Simon Bouvier had the face and build of a French peasant, which was what his father had been. The archbishop had been standing at the table laden with food and he had been eating and talking for nearly an hour. He nibbled at the sweaty side of salmon, at the melting aspics and the rum-soaked fruit, at the petit fours, at the rolls and crackers and various soft cheeses that were running on their plates.
Rita Macklin asked him about the religion on the island.
“Everyone is Catholic, of course,” he said.
“Is the church very… involved?”
“In what way
?”
“There are rebels in the hills—”
“Oh. They are Communists.
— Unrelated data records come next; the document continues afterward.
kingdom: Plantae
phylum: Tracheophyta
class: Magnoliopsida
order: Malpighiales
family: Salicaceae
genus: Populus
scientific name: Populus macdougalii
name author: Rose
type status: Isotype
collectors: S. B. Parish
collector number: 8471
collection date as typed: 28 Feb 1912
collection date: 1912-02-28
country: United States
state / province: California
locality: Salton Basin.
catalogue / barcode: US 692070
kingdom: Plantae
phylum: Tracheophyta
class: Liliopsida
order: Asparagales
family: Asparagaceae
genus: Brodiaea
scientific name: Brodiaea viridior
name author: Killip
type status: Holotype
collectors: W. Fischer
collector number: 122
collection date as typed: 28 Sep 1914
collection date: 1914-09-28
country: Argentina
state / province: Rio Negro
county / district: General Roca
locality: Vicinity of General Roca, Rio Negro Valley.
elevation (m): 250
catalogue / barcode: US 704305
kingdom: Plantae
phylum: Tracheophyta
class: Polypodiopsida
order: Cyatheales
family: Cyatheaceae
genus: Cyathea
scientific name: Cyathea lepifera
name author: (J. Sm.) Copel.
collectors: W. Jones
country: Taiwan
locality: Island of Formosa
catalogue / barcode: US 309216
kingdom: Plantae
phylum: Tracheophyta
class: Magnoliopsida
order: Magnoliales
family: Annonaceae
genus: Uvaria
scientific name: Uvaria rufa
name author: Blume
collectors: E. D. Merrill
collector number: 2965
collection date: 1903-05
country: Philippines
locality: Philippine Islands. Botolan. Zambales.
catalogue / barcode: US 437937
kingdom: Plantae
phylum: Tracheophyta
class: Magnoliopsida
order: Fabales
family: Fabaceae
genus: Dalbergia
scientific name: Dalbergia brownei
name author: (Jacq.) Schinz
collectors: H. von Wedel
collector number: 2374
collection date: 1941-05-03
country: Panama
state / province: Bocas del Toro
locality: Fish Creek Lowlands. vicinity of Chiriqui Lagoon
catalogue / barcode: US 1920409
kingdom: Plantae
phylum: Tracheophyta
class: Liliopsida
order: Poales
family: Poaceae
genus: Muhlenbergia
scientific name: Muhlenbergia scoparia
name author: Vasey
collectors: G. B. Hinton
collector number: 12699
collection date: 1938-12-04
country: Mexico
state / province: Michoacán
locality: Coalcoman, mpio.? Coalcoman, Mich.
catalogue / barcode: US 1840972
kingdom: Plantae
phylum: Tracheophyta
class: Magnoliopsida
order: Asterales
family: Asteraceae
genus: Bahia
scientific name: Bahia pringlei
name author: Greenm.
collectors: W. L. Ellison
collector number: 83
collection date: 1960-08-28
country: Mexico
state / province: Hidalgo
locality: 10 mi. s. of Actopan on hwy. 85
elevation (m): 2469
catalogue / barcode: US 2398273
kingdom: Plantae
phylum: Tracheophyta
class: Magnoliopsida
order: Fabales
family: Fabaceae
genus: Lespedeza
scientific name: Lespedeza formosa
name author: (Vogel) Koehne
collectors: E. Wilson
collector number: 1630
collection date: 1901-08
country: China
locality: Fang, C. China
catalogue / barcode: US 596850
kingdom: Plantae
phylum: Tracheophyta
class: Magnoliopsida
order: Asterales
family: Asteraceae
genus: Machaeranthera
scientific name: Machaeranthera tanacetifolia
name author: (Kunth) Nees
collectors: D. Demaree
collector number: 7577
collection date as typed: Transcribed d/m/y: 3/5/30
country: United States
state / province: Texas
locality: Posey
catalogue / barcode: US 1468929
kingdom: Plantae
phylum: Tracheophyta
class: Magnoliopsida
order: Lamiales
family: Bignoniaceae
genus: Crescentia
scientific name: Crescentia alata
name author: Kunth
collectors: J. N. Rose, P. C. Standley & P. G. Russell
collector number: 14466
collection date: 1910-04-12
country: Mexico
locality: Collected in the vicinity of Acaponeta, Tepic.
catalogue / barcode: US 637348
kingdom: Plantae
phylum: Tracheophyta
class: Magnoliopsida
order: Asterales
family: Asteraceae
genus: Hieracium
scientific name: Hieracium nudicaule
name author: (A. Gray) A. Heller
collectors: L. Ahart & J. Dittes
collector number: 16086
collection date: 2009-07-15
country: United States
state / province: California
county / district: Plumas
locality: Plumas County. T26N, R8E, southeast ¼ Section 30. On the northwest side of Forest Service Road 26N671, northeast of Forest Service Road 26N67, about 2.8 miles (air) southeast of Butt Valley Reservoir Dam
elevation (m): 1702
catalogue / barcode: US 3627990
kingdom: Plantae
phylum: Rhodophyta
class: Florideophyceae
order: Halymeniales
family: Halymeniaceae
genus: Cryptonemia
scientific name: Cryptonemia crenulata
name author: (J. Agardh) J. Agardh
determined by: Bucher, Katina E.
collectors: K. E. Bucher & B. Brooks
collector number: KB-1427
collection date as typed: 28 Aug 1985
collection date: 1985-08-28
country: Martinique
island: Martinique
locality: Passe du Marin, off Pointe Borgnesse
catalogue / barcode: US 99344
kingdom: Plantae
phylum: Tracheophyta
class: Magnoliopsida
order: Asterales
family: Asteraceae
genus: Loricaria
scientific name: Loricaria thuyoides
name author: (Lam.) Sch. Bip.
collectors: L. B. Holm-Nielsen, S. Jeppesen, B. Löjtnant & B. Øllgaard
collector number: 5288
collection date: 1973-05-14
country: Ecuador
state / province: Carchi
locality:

The hills have many believers in many religions. Unfortunately, few of them believe in our religion.”
“What religions?”
“The voodoo is in the hills.”
“Really? Still?”
“And the Communists. Such a violent religion that is,” said the archbishop and he shoved a cracker full of Camembert into his mouth and chewed loudly on it. He grinned at her. “Oh, yes. We have missionaries as well, but they don’t bother me and I don’t bother them. I am quite content with matters as they are.”
“Catholic missionaries.”
“Nuns who do not wear the habits of their order. Radicals and Communists as far as I am concerned. But then, I am a conservative.” The archbishop smiled. “It is a comfort to me to be conservative.”
She started to speak and could think of nothing to say to him for a moment. Here was another one. The bishop took a piece of dark bread and reached for the bowl of Russian caviar. The caviar smelled like rotted fish. The old prelate was sweating but did not seem to notice it.
“Where are the nuns? I mean—”
“I really don’t know. They have no convent. They live like single women. Colonel Ready asked my advice about them but I said they were harmless enough. They want to convert the people in the hills.”
“You said everyone was Catholic.”
“Which means that hardly anyone is Catholic at all. There are no churches in the hills but the hills have many believers.”
“In voodoo.”
“Perhaps. Perhaps in other things. It is difficult to understand what people who stay in the hills believe in. In any case, it is beyond me.” He turned back to the food table and dismissed her.
The evening ground on. Conversations came and went in fragments that mimicked the humid wind that failed to cool her. Once, near midnight, Rita went to a window in the reception room and looked down in the courtyard. She saw two policemen with truncheons prod a large, fat white man across the courtyard. Harry Francis looked up in that moment and saw her in the window and then disappeared behind a large metal door that led to the police headquarters and the cells in the basement near the morgue.